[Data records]
=== Section Start ===
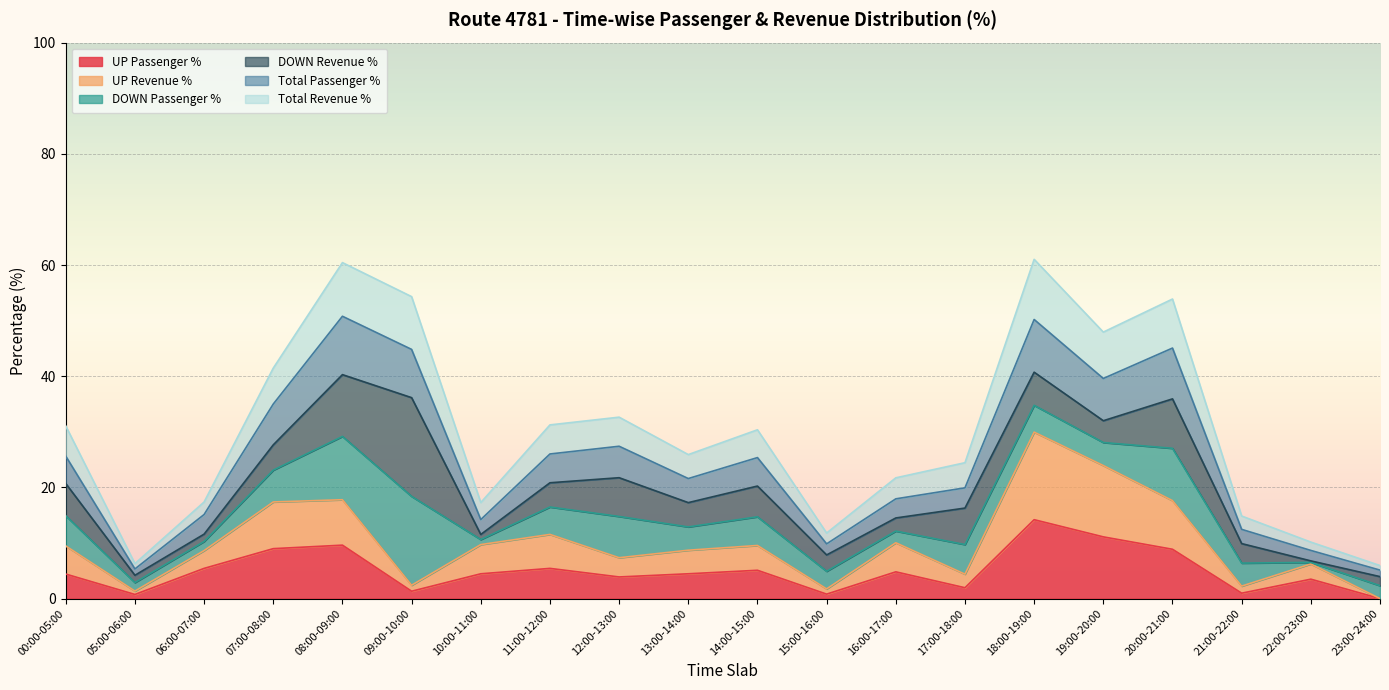

What is the maximum value for UP Passenger %?

14.2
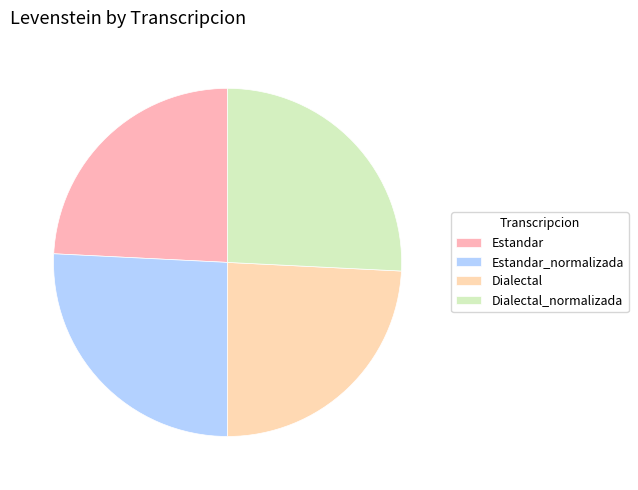

Is there any slice that represents more than half of the pie?

No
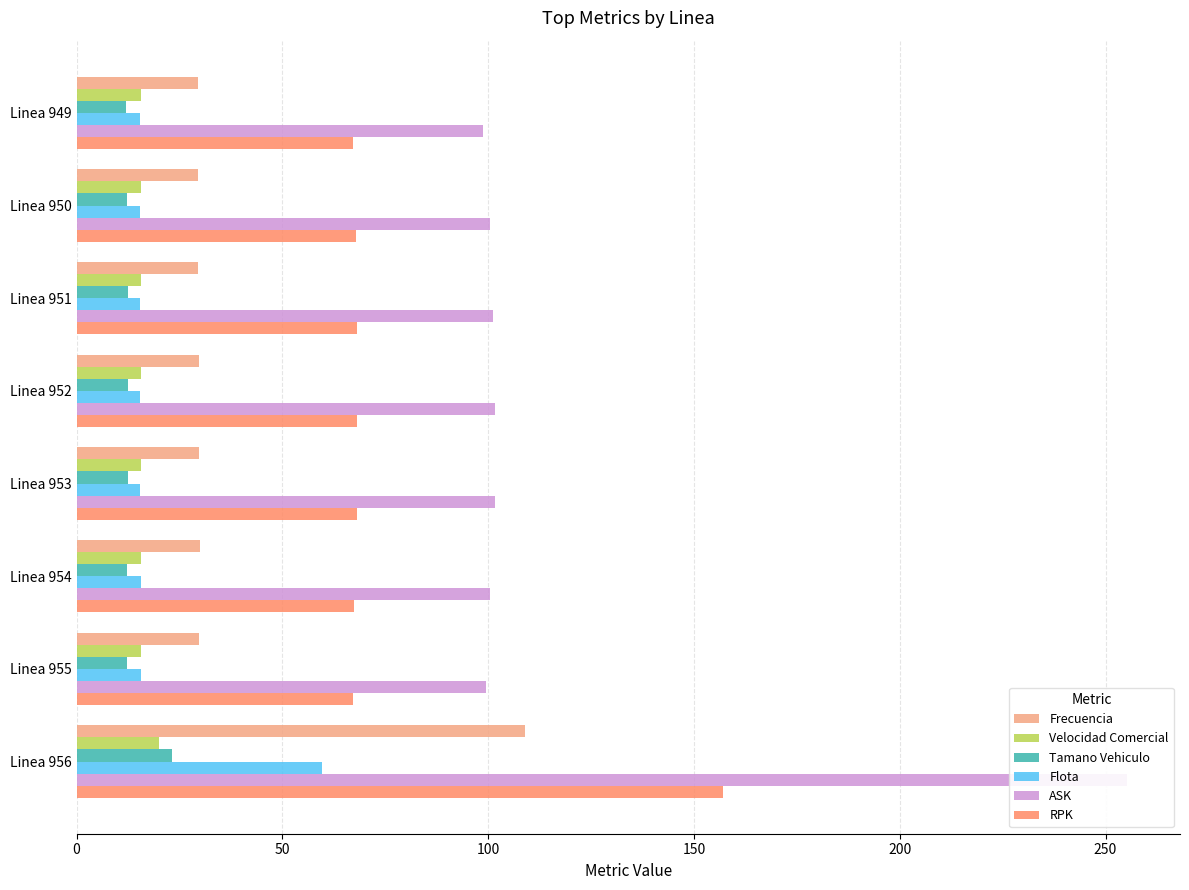

How many distinct data groups are displayed?

6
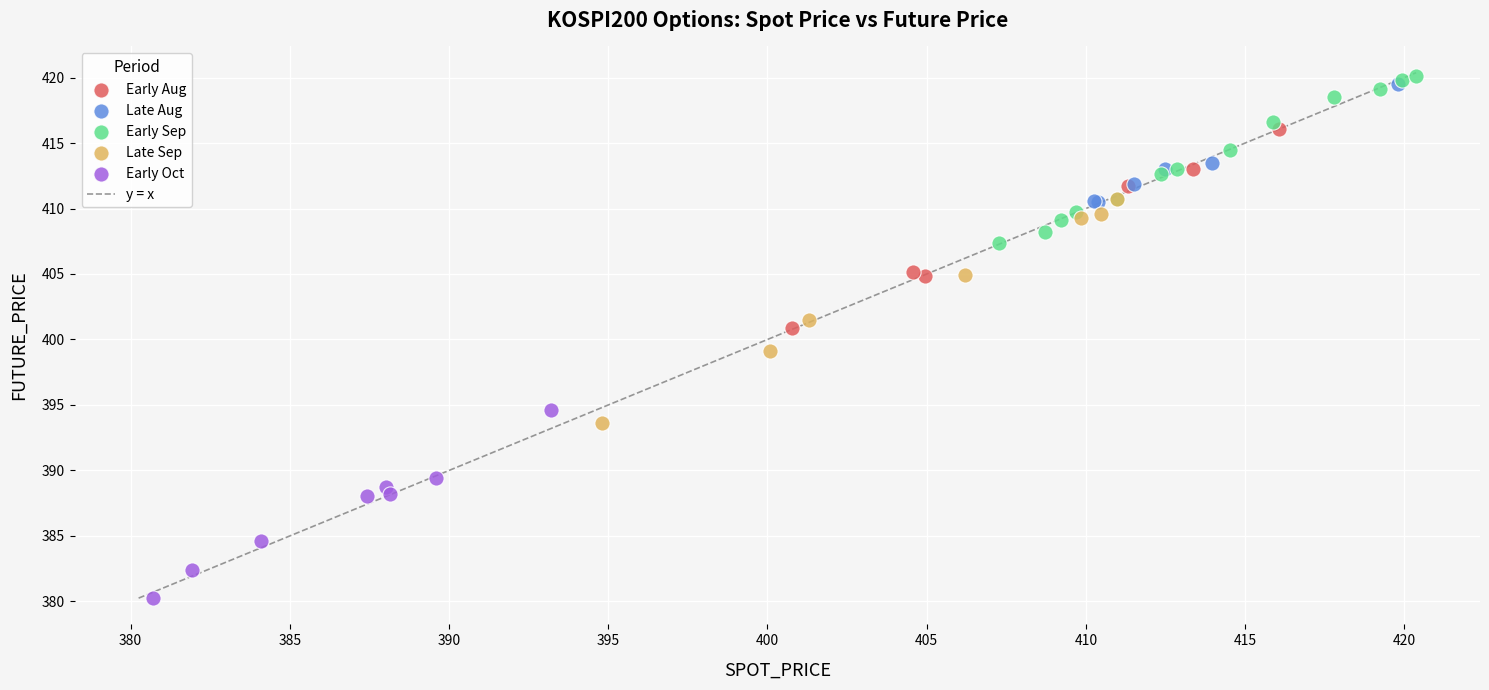

Which series has the largest Y range (max minus min)?

Late Sep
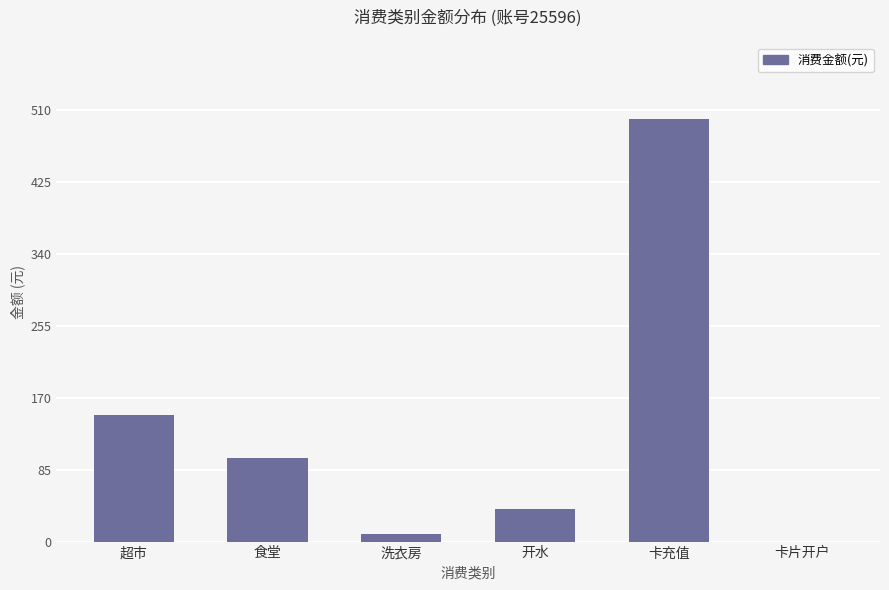

Is it true that the value at 卡片开户 is -246.1?

False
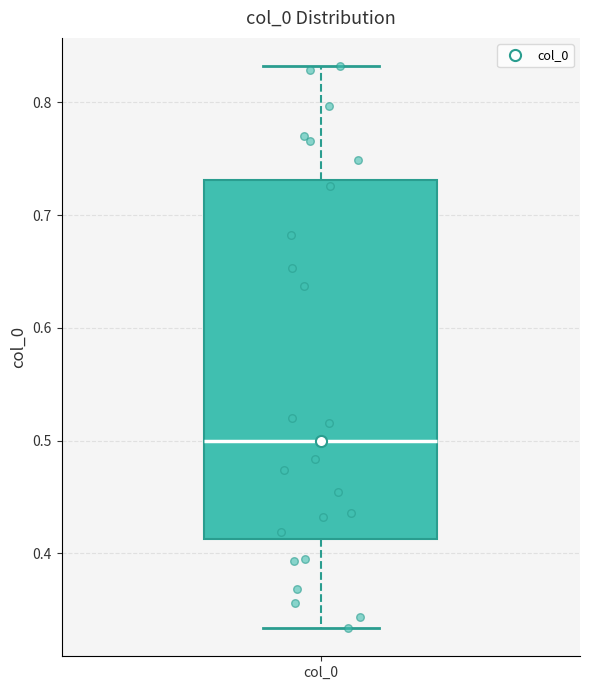

Transcribe this box plot: give where the median line is, the range the box spans, and where the two whiskers end, as read against the y-axis. The values are not printed on the chart, so give them approximately, as read against the axis.

median 0.50, box 0.41 to 0.73, whiskers 0.33 to 0.83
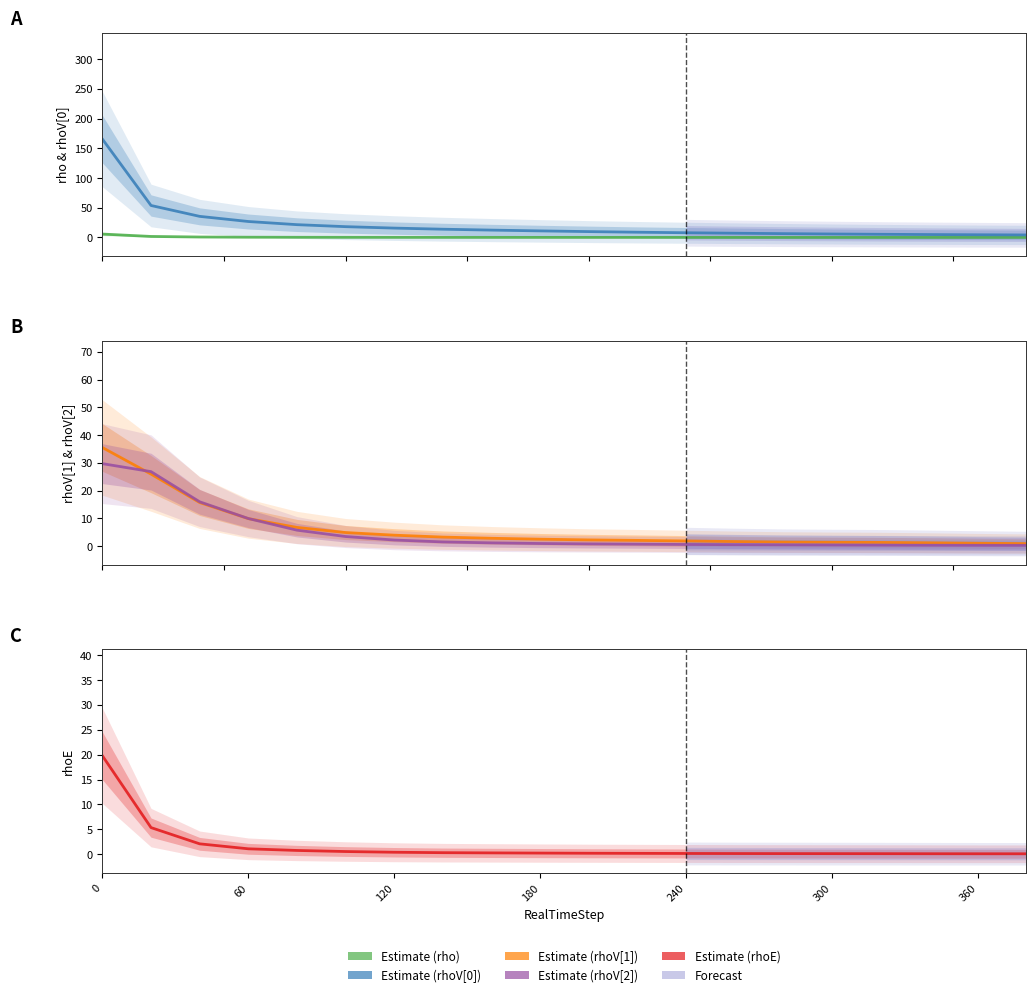

Which series has the widest spread of values?

rhoV0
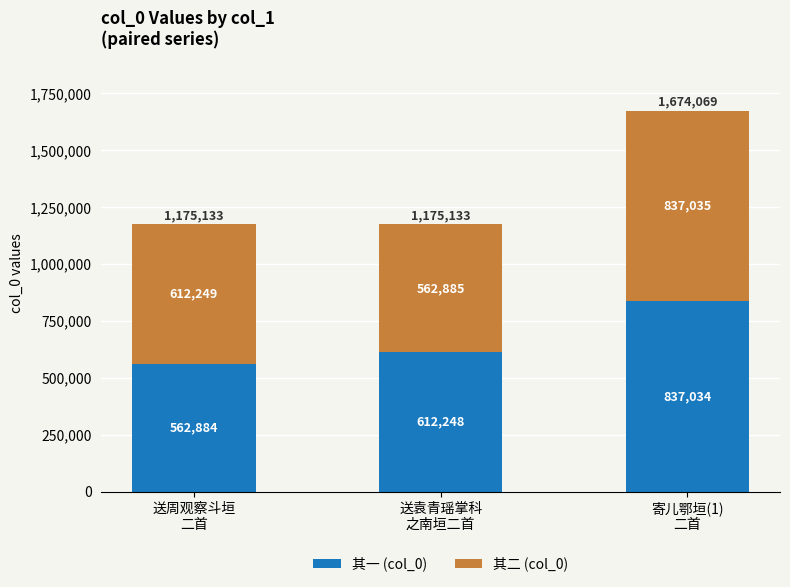

What is the average value of the 其一 (col_0) series?

670722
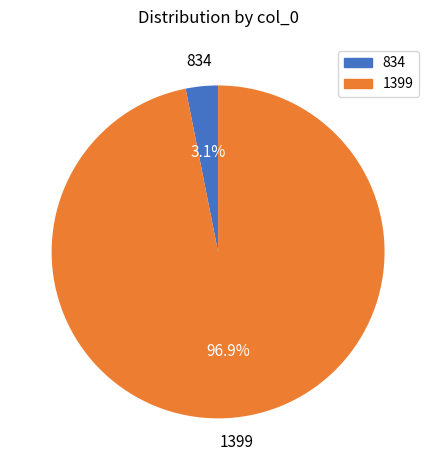

Which category has the smallest portion of the pie?

834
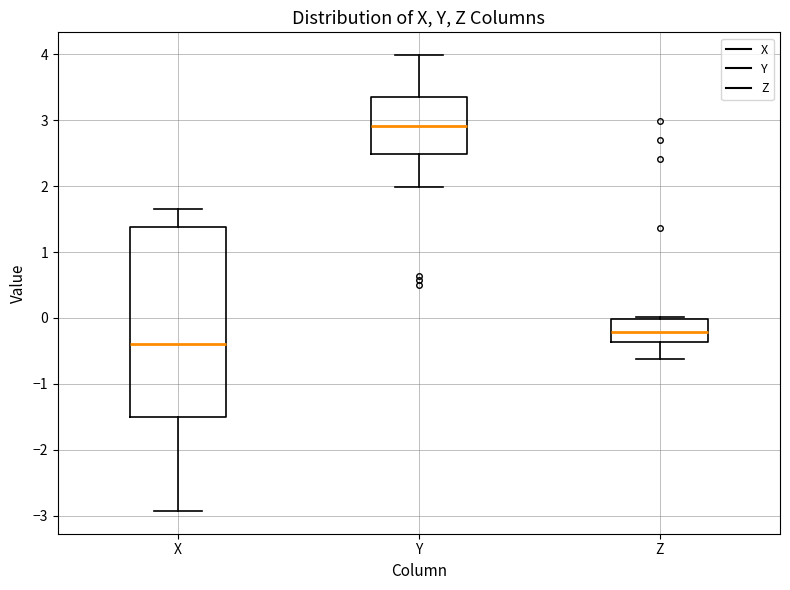

Where is the lower edge of the box for X on the y-axis? The values are not printed on the chart, so give them approximately, as read against the axis.

-1.5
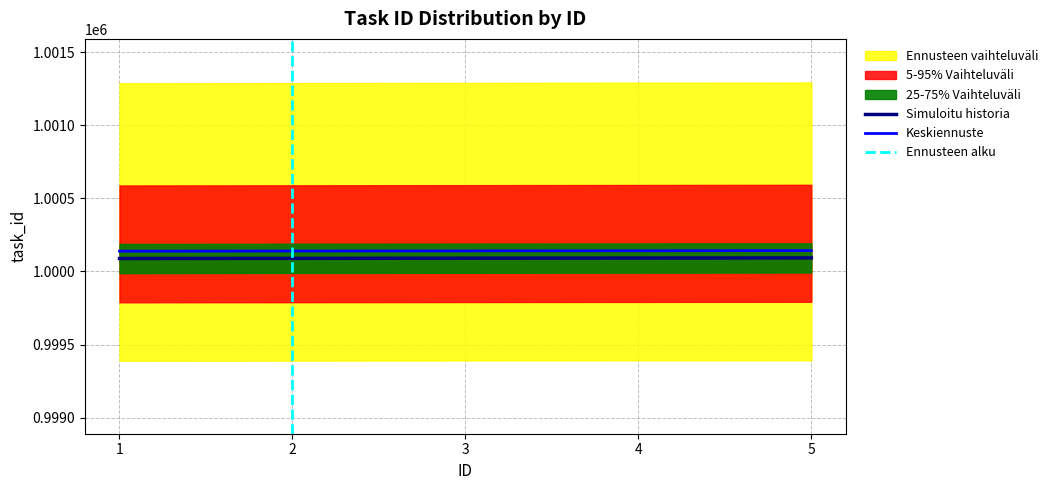

How many values are between 1000090 and 1000092?

3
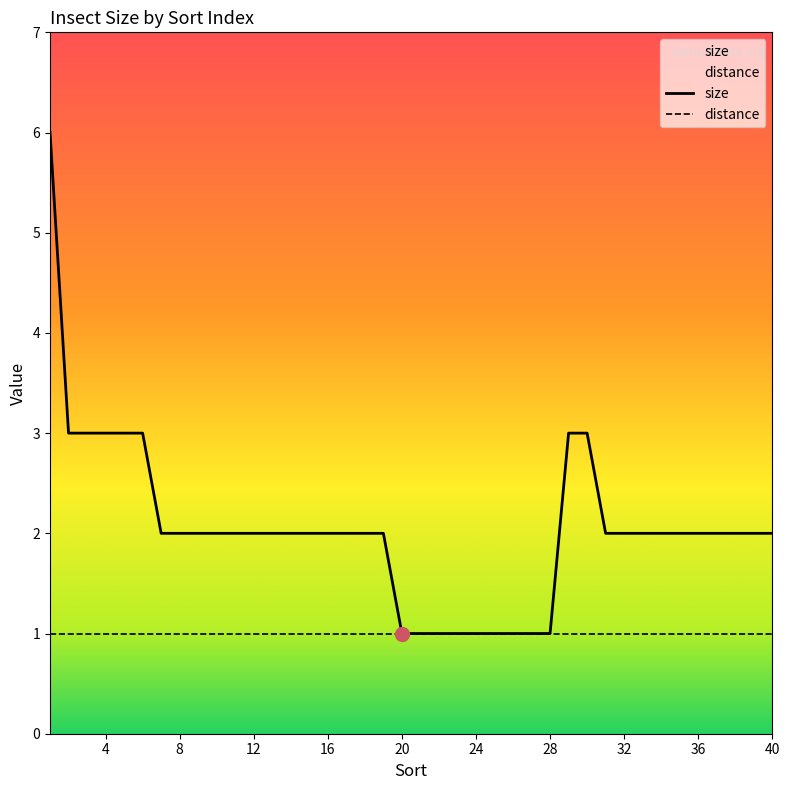

True or false: the data shows 5 at 30.

False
=== Section End ===
## Directions for this task
Could you return every line of all the entries above exactly as it appears, leaving the pictures out?

## Answer to this problem
What is the maximum value for UP Passenger %?

14.2

Is there any slice that represents more than half of the pie?

No

How many distinct data groups are displayed?

6

Which series has the largest Y range (max minus min)?

Late Sep

Is it true that the value at 卡片开户 is -246.1?

False

Transcribe this box plot: give where the median line is, the range the box spans, and where the two whiskers end, as read against the y-axis. The values are not printed on the chart, so give them approximately, as read against the axis.

median 0.50, box 0.41 to 0.73, whiskers 0.33 to 0.83

Which series has the widest spread of values?

rhoV0

What is the average value of the 其一 (col_0) series?

670722

Which category has the smallest portion of the pie?

834

Where is the lower edge of the box for X on the y-axis? The values are not printed on the chart, so give them approximately, as read against the axis.

-1.5

How many values are between 1000090 and 1000092?

3

True or false: the data shows 5 at 30.

False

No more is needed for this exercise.